# Just wondering if anyone can relate!



## Raturday (May 26, 2012)

My rat Zoey loves to do two things and I was wondering if she's a special rattie or if anyone elses rats do this 

One, she actually bruxes back to me when I make my impression of bruxing. I'll brux, then a few seconds later she will do it back, and we can keep going back and forth for a good minute. It's so cute! None of my other rats do this.

Another is that when she marks me, she actually comes back and cleans it up, lol.. She'll mark on my hand or arm, then turn around and come back and lick it up as if she's saying sorry, I'll clean that up for you! Hahah.

Anyone else have rats that do this?


----------



## elliriyanna (Jul 27, 2011)

I have never heard of rats doing these things  she sounds like a special girl. My girls just love marking me lol


----------



## amyk2978 (Jul 26, 2012)

My old boy Cheech used to brux back to me when I bruxed at him too  Never used to clean up after himself though!


----------



## Nauseum (Mar 3, 2012)

When I have my two girls out sometimes one will mark me and if the other is right behind her she will clean it up. Vice versa for both rats. The bruxing things sounds soooo fricken cute though!


----------



## Munchie (Mar 13, 2012)

Nope! My ratties have never done this, it sounds absolutely adorable though


----------



## Raturday (May 26, 2012)

My boyfriend always insists that Zoey is way smarter than other rats and sometimes I think so, but then again, all rats are smart to begin with 
She is a very special little rattie. She's the most outgoing and loves to run around my room, but she always comes back to lick me and make sure I'm still there.
She also chases my hand around and plays with me, hehe. She's too adorable.


----------



## Cupcake&Candy (Jun 5, 2012)

*Kind of ...*

My little girl Cupcake will make a bruxing noise when I'm hand-wrestling with her on the bed; then she runs around in circles like crazy. It cracks me up that she's so rowdy & playful, like a tiny puppy.
Gotta love their expressions.


----------



## rhodri (Jul 16, 2012)

My friend was making bruxing noises to my rat booboo and she started doing it back, she's never done it again though hehe. The same rat does clean up after herself but she always tries to lick my face and my mouth afterwards too


----------



## Raturday (May 26, 2012)

rhodri said:


> My friend was making bruxing noises to my rat booboo and she started doing it back, she's never done it again though hehe. The same rat does clean up after herself but she always tries to lick my face and my mouth afterwards too


LOL, goofy ratties.


----------



## EndlessDream (Jul 9, 2012)

My Martin is a licker, and he does the same thing! Marks on me, on an object... and then he'll turn right around and start to lick it up again. The licking is what won my heart at the pet store.


----------



## Egween (Jul 9, 2012)

My Bailey boggled for the first time today! He was laying in his hammock and when I started talking to him he began bruxing like crazy, then boggling! He did it for a good 3-4 minutes with me just talking to him. ;D <3 
(Sorry, had to share with someone who gets it. The boyfriend said, "cool." Then went back to eating.)


----------



## cagedbirdsinging (May 28, 2012)

Raturday said:


> Another is that when she marks me, she actually comes back and cleans it up, lol.. She'll mark on my hand or arm, then turn around and come back and lick it up as if she's saying sorry, I'll clean that up for you! Hahah.
> 
> Anyone else have rats that do this?


My Asa does this!

Ratties have the cutest quirks.


----------



## Babs (Jan 26, 2012)

That's adorable! My rats have their own quirks, but I'm not sure I've got any willing to clean up their own scent marks, much as I wish my boys would... 

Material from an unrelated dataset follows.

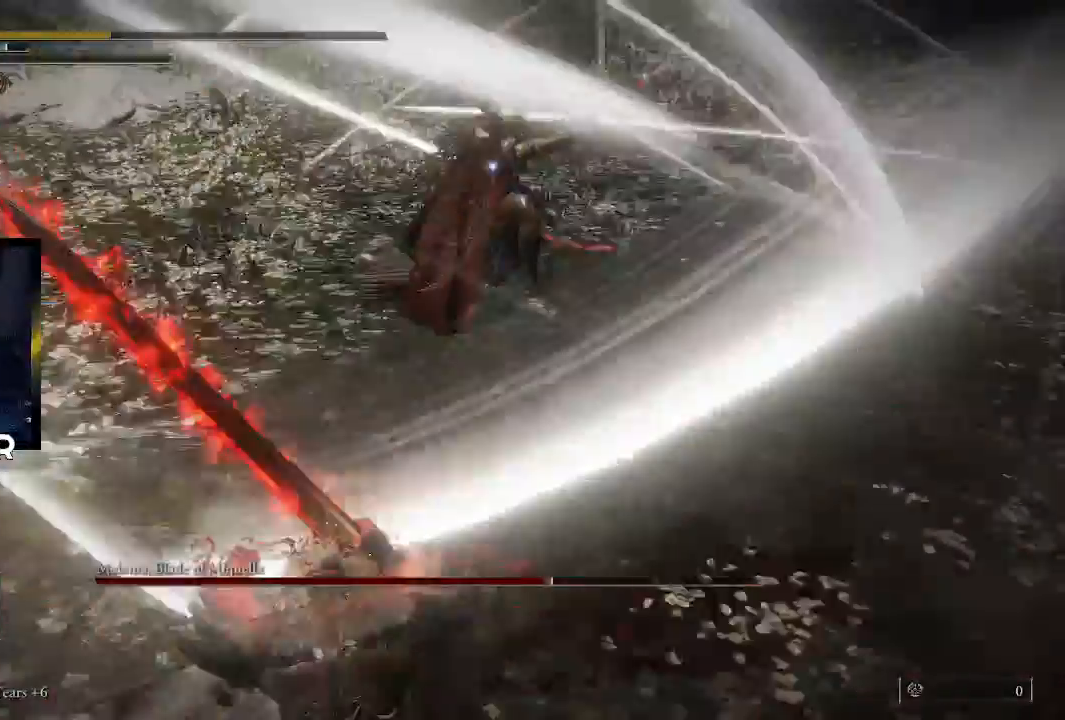
{"buttons": [], "left_stick": "center", "right_stick": "center", "events": [[133, "CIRCLE", "up"], [400, "left_stick", "center"]]}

Jessica has the most adorable quirks though. She free ranges for a good portion of the day, and so she knows that when I'm eating that's her cue to hop onto the table and steal food. She'll also obsessively steal regular and green teas, but she doesn't like coffee. And if at any point someone stands to go to the bathroom upstairs, she literally bounces across the carpet and scales their leg, crawls straight up the shirt, and onto their shoulder so that she can go with. 

Their weird habits are what really endears them to me!


----------